Alvin McDonald | Alvin McDonald was one of the first systematic explorers of Wind Cave. He crawled through Wind Cave's cramped passageways, writing his discoveries in a journal. He explored the cave from 1890 to 1893.
Katie Stabler | John Stabler's daughter was one of the Wind Cave's earliest explorers.
Emma McDonald | Emma McDonald was the wife of Elmer McDonald, and sister-in-law to Alvin McDonald. She was the mother of Inez, Irene and Raemond McDonald.
Inez (McDonald) Foley | Inez was Alvin McDonald's niece, and daughter of Elmer and Emma McDonald.
Tommy McDonald | A younger brother of Alvin McDonald's, Tommy moved to Wind Cave in 1892. In his early years Tommy did not have much interest in Wind Cave. For a time, he worked as a mail carrier around what is now Badlands National Park.
John Stabler | "Honest John" Stabler, as he was called, moved to Hot Springs to operate the Parrott Hotel. He later moved to Wind Cave and partnered with the McDonald Family in its management.

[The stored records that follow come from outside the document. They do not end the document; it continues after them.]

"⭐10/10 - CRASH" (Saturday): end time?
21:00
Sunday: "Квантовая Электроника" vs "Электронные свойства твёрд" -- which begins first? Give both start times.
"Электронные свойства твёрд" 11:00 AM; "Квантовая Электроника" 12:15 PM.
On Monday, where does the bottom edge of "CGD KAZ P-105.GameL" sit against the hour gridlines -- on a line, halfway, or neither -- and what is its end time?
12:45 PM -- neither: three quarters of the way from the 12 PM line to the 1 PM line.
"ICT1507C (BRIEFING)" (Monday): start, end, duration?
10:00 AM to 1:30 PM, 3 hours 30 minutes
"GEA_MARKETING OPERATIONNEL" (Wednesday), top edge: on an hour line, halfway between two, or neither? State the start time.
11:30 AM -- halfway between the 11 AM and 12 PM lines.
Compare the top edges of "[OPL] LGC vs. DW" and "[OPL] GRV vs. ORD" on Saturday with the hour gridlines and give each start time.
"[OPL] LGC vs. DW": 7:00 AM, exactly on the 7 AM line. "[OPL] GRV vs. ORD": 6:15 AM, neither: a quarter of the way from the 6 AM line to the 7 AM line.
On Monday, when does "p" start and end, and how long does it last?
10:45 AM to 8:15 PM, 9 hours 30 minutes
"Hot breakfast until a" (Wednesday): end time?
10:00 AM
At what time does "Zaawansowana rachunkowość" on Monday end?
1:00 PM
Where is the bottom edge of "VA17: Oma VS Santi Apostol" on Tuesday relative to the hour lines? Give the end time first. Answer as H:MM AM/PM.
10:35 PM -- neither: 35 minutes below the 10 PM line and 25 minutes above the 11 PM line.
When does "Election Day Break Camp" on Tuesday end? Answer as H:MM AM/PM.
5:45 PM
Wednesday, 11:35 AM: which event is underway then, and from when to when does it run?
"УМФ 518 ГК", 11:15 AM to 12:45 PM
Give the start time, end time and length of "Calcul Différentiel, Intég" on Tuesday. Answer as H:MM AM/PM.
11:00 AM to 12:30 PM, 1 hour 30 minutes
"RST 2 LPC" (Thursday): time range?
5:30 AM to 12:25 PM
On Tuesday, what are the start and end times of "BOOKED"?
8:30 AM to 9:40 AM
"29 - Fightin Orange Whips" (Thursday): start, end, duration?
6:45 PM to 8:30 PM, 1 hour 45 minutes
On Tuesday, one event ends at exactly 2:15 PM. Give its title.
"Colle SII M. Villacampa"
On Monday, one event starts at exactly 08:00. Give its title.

Katie Stabler | The daugher of John Stabler, Katie was one of the early guides and explorers in Wind Cave.
Did You Know?
Winds caused by changes in barometric pressure are what give Wind Cave its name. These winds have been measured at the cave's walk-in entrance at over 70 mph. The winds at the natural entrance of the cave attracted the attention of Native Americans and early settlers.